Say it with me "Thanks SCOTUS!"
So what would make Soros's influence of prosecutors illegal if CU was illegal? How are His actions are campaign donations??? ❓
For decades, Supreme Court majorities have viewed spending on elections as a form of free speech. But they've also argued that certain restrictions on such spending were acceptable because the government has an interest in preventing corruption or the appearance of corruption. So limits of how much money any one donor could give to any one politician's campaign were allowed to stand, because, the justices argued, big payoffs from a donor to a politician could be, or look, corrupt.
The Citizens United ruling, released in January 2010, tossed out the corporate and union ban on making independent expenditures and financing electioneering communications. It gave corporations and unions the green light to spend unlimited sums on ads and other political tools, calling for the election or defeat of individual candidates.
In a nutshell, the high court’s 5-4 decision said that it is OK for corporations and labor unions to spend as much as they want to convince people to vote for or against a candidate.
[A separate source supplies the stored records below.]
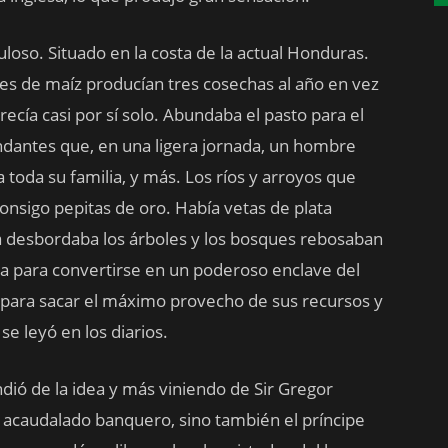
uloso. Situado en la costa de la actual Honduras.
iones de maíz producían tres cosechas al año en vez
crecía casi por sí solo. Abundaba el pasto para el
ndantes que, en una ligera jornada, un hombre
toda su familia, y más. Los ríos y arroyos que
onsigo pepitas de oro. Había vetas de plata
ta desbordaba los árboles y los bosques rebosaban
ba para convertirse en un poderoso enclave del
 para sacar el máximo provecho de sus recursos y
se leyó en los diarios.
dió de la idea y más viniendo de Sir Gregor
 acaudalado banquero, sino también el príncipe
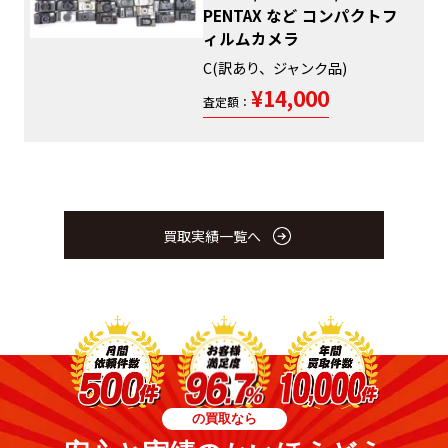
PENTAX など コンパクトフ
ィルムカメラ
C(訳あり、ジャンク品)
¥14,000
査定額：
買取実績一覧へ
の買取なら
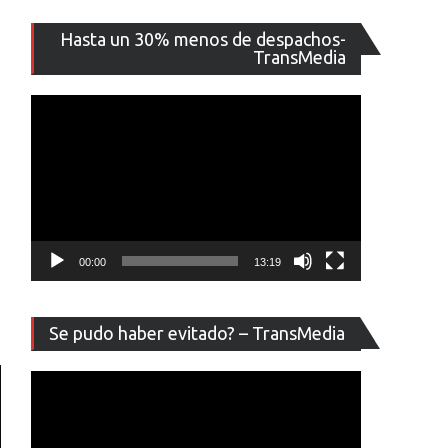
Reproducto
Hasta un 30% menos de despachos-
de
TransMedia
vídeo
00:00
13:19
Reproducto
Se pudo haber evitado? – TransMedia
de
vídeo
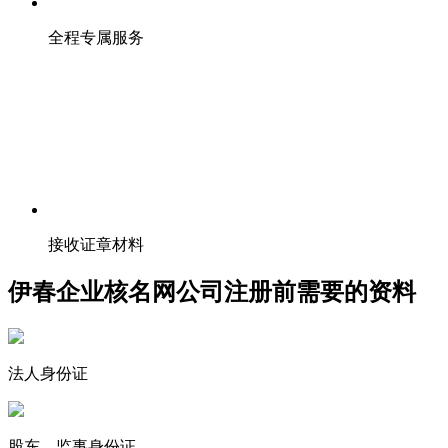
全程专属服务
接收证章材料
伊春企业核名网公司注册前需要的资料
法人身份证
股东、监事身份证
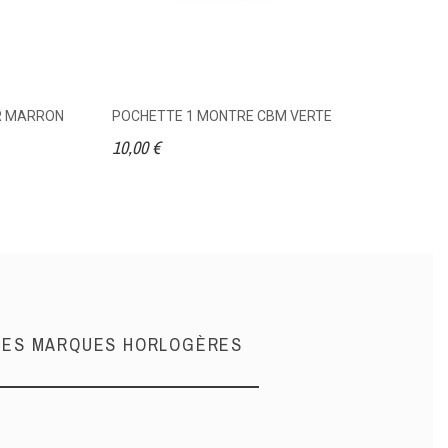
IR MARRON
POCHETTE 1 MONTRE CBM VERTE
C
V
10,00 €
17
NDES MARQUES HORLOGÈRES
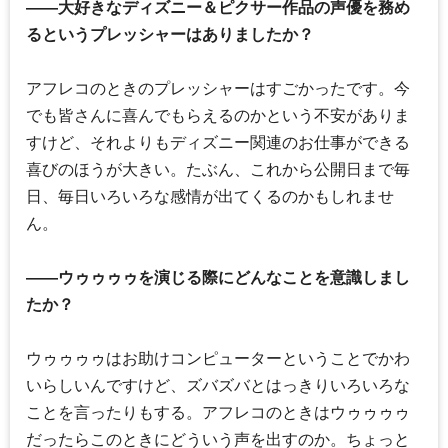
――大好きなディズニー＆ピクサー作品の声優を務め
るというプレッシャーはありましたか？
アフレコのときのプレッシャーはすごかったです。今
でも皆さんに喜んでもらえるのかという不安がありま
すけど、それよりもディズニー関連のお仕事ができる
喜びのほうが大きい。たぶん、これから公開日まで毎
日、毎日いろいろな感情が出てくるのかもしれませ
ん。
――ウゥゥゥゥを演じる際にどんなことを意識しまし
たか？
ウゥゥゥゥはお助けコンピューターということでかわ
いらしいんですけど、ズバズバとはっきりいろいろな
ことを言ったりもする。アフレコのときはウゥゥゥゥ
だったらこのときにどういう声を出すのか。ちょっと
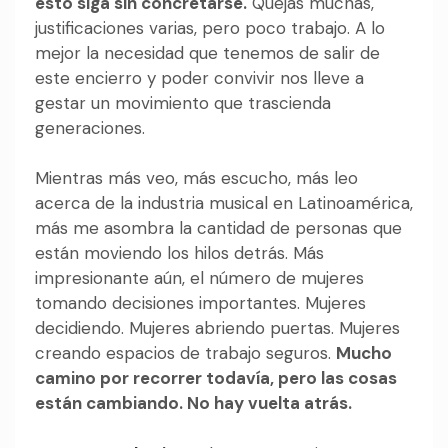
esto siga sin concretarse.
Quejas muchas,
justificaciones varias, pero poco trabajo. A lo
mejor la necesidad que tenemos de salir de
este encierro y poder convivir nos lleve a
gestar un movimiento que trascienda
generaciones.
Mientras más veo, más escucho, más leo
acerca de la industria musical en Latinoamérica,
más me asombra la cantidad de personas que
están moviendo los hilos detrás. Más
impresionante aún, el número de mujeres
tomando decisiones importantes. Mujeres
decidiendo. Mujeres abriendo puertas. Mujeres
creando espacios de trabajo seguros.
Mucho
camino por recorrer todavía, pero las cosas
están cambiando. No hay vuelta atrás.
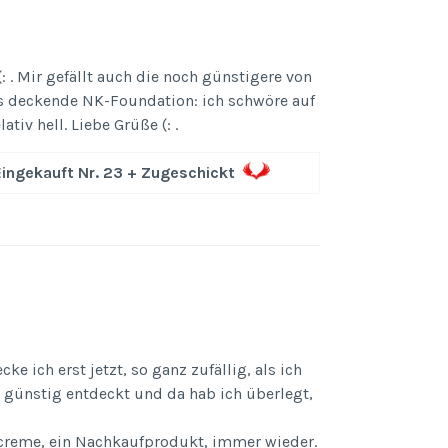
 . Mir gefällt auch die noch günstigere von
pos deckende NK-Foundation: ich schwöre auf
iv hell. Liebe Grüße (: .
Eingekauft Nr. 23 + Zugeschickt
e ich erst jetzt, so ganz zufällig, als ich
 günstig entdeckt und da hab ich überlegt,
creme, ein Nachkaufprodukt, immer wieder.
“By holding, for the first time, that corporations have the same First Amendment rights to engage in political spending as people, the Supreme Court re-ordered the priorities in our democracy—placing special interest dollars at the center of our democracy, and displacing the rightful role of voters.”
Well…. We all read the things they post, they’re not intelligent in any way, shape or form. I find more intellect in a 3rd grader than I do some of these lefty’s. Whoever programmed and brainwashed them did well.
originally posted by: pianopraze
originally posted by: Sookiechacha
a reply to: wAnchorofCarp
Do you approve of Soros' actions?
Based on the non-evidence provided on the OP's article, I don't see anything illegal.
Do you approve of Soros' actions?
About as much as I approve of the Supreme Court's Citizens United ruling. Money is speech and corporations are people. Dark money in politics and money, dark or light, affecting policies and laws is not only legal, it's the status quo.
Amazing the left strait up defends evil.
Used to think it wasn’t good vs evil, but the left has gone so far it’s hard to see it as anything else.